The widow has a meager $11,500 left over to live on for the entire year (less than $1,000 a month), while the businessman must “struggle” to make ends meet on his remaining $300,000 salary ($25,000 a month). The message is unmistakably clear here. Jesus’ teaching, in this case, is telling us that the widow who gave only $500 is a much bigger giver than the businessman who liberally gave $50,000. Jesus has thrown us an incredible curveball in His comparison in Luke 21 when He identifies the poor widow, not the rich, as the bigger giver.

The Most Generous Person

A preacher once shared this personal story:

I have worked with many affluent families over the past 30 years, helping them make several substantial gifts to the kingdom. However, when I think about the most generous person I have ever known, none of these committed and willing givers reaches the top of my list.

That top position goes to a ten-year-old boy named Jimmy Mitchell who was a member of my church back when I was preaching as a young man well over 30 years ago. One Sunday before church, I was standing up at the pulpit getting my sermon notes ready when Jimmy came running into the auditorium of our very small country church in rural Kentucky. He ran up to me with a one dollar bill in his hand and exclaimed, “Jay, look what I’ve got!” I replied, “Jimmy, that’s great.
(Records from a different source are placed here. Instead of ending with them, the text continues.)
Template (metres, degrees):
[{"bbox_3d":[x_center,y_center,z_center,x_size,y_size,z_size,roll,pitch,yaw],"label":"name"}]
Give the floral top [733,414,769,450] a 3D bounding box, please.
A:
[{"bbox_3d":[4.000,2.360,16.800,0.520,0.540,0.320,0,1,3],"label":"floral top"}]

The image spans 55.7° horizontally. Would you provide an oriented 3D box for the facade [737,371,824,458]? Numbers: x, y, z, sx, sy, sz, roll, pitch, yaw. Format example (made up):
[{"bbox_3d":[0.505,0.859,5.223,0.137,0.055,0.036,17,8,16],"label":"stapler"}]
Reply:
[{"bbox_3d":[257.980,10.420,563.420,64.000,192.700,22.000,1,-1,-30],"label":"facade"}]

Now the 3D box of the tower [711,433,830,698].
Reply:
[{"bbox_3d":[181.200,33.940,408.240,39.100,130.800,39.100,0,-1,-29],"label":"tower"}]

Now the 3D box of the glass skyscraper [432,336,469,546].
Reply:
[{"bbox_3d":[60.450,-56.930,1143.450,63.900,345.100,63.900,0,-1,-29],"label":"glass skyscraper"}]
Where did you get it?” He told me that after he mowed his yard, he decided to go ahead and mow his elderly neighbor’s yard next door because she wasn’t able to get around very well. He excitedly exclaimed, “After I finished, she came out and gave me this dollar!” He then paused and gave me a reflective look and said, “You know, Jay, I’d like to give some of this dollar to the Lord.”

Touched by his comment, I replied, “Jimmy, I know the Lord would be so pleased that you want to share some of that dollar with Him. How much do you think you would like to give Him?” Even now, more than three decades later, I still remember his penetrating words like it was yesterday. He looked down at the dollar and then questioningly looked up at me and asked, “Do you think He would mind if I kept a dime?” His words still ring in my mind to this day, Do you think He would mind if I kept a dime? Jimmy knew whose dollar it was, and he was just hoping to enjoy some small benefit from it having passed through his hands on its way back to its rightful Owner for His use and purposes.
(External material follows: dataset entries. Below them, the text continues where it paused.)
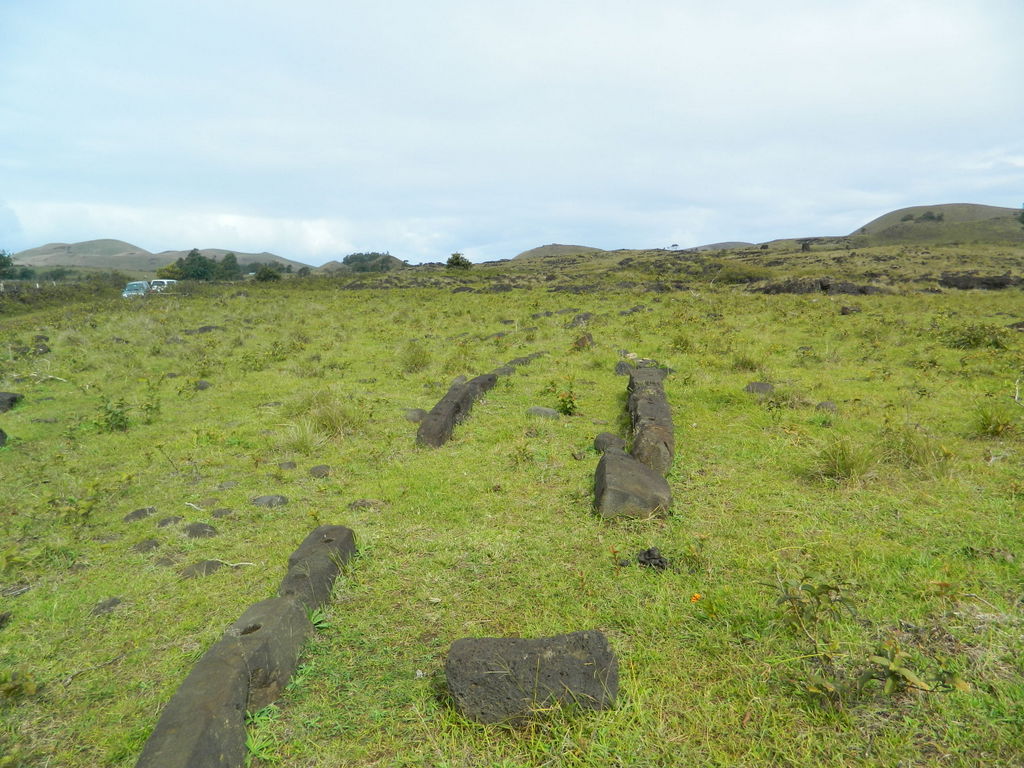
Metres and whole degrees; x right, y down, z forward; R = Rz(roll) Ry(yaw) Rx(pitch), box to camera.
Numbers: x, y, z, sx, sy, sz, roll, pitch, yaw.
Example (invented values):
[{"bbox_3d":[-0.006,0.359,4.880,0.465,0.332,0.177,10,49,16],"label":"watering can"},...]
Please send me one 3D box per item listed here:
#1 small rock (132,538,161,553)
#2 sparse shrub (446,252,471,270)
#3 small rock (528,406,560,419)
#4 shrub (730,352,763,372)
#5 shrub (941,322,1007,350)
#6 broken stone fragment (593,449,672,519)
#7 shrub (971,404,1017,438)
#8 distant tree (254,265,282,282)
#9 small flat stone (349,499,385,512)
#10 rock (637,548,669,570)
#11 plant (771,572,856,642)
[{"bbox_3d":[-2.002,0.887,4.050,0.150,0.060,0.110,-4,10,-26],"label":"small rock"},{"bbox_3d":[-5.426,-12.424,75.000,2.400,1.850,2.400,0,9,0],"label":"sparse shrub"},{"bbox_3d":[0.334,0.293,7.608,0.324,0.098,0.210,0,9,3],"label":"small rock"},{"bbox_3d":[3.352,-0.309,10.571,0.418,0.245,0.355,3,10,18],"label":"shrub"},{"bbox_3d":[8.077,-0.840,12.956,1.000,0.408,0.741,6,11,32],"label":"shrub"},{"bbox_3d":[0.809,0.667,4.962,0.470,0.290,0.620,0,9,0],"label":"broken stone fragment"},{"bbox_3d":[4.102,0.315,6.300,0.360,0.250,0.340,6,11,33],"label":"shrub"},{"bbox_3d":[-32.928,-14.875,100.000,3.300,2.400,3.100,-3,9,-18],"label":"distant tree"},{"bbox_3d":[-0.947,0.795,4.844,0.239,0.060,0.167,-2,9,-11],"label":"small flat stone"},{"bbox_3d":[0.743,0.918,3.909,0.150,0.080,0.125,0,9,0],"label":"rock"},{"bbox_3d":[1.182,0.876,2.900,0.320,0.220,0.280,4,10,22],"label":"plant"}]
Jimmy Mitchell still remains the most generous giver I have ever personally known. Not because of the total amount of the gift, a meager 90 cents, or even the amazing percentage of his giving (90%) but because of the amount he had left over after he made the gift—one thin dime. 
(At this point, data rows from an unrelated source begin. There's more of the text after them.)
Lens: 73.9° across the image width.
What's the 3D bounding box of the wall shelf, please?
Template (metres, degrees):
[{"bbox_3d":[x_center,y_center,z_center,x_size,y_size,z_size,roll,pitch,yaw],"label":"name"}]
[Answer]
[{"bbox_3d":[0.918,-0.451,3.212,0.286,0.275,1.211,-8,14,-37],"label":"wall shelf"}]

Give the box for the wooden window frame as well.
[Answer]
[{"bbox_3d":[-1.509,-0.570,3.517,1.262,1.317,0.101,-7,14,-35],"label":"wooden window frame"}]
Have you ever given this sacrificially and extravagantly at any time in your life? Can you imagine what the kingdom of God would look like today if it were full of believers who thought and acted like Jimmy Mitchell? Your degree of generosity is not measured by how much you give, it is measured by how much you have left over after you give. This new definition should challenge all of us to reassess our current level of giving to determine if we should even be thinking of ourselves as big givers. It may just be that based upon Jesus’ revolutionary new definition of what it means to be a big giver, some of us may realize that we aren’t all that big of givers after all, and many of us who likely have never thought of ourselves as big givers indeed really are!